== ENTRIES SUPPLIED ==

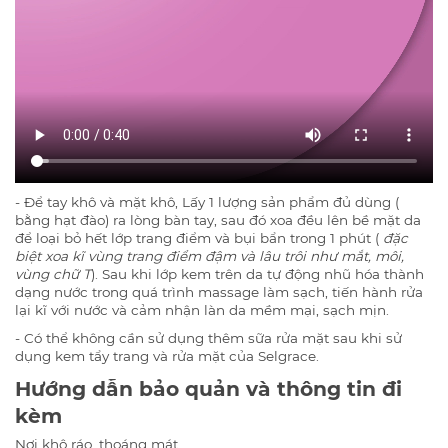
- Để tay khô và mặt khô, Lấy 1 lượng sản phẩm đủ dùng (
bằng hạt đào) ra lòng bàn tay, sau đó xoa đều lên bề mặt da
để loại bỏ hết lớp trang điểm và bụi bẩn trong 1 phút (
đặc
biệt xoa kĩ vùng trang điểm đậm và lâu trôi như mắt, môi,
vùng chữ T
). Sau khi lớp kem trên da tự động nhũ hóa thành
dạng nước trong quá trình massage làm sạch, tiến hành rửa
lại kĩ với nước và cảm nhận làn da mềm mại, sạch mịn.
- Có thể không cần sử dụng thêm sữa rửa mặt sau khi sử
dụng kem tẩy trang và rửa mặt của Selgrace.
Hướng dẫn bảo quản và thông tin đi
kèm
Nơi khô ráo, thoáng mát.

===

→ **EXERCISE PROMPT**: Can you copy the text of every item above word for word, leaving the pictures out of your answer?

→ **EXERCISE RESULT**:
- Để tay khô và mặt khô, Lấy 1 lượng sản phẩm đủ dùng (
bằng hạt đào) ra lòng bàn tay, sau đó xoa đều lên bề mặt da
để loại bỏ hết lớp trang điểm và bụi bẩn trong 1 phút (
đặc
biệt xoa kĩ vùng trang điểm đậm và lâu trôi như mắt, môi,
vùng chữ T
). Sau khi lớp kem trên da tự động nhũ hóa thành
dạng nước trong quá trình massage làm sạch, tiến hành rửa
lại kĩ với nước và cảm nhận làn da mềm mại, sạch mịn.
- Có thể không cần sử dụng thêm sữa rửa mặt sau khi sử
dụng kem tẩy trang và rửa mặt của Selgrace.
Hướng dẫn bảo quản và thông tin đi
kèm
Nơi khô ráo, thoáng mát.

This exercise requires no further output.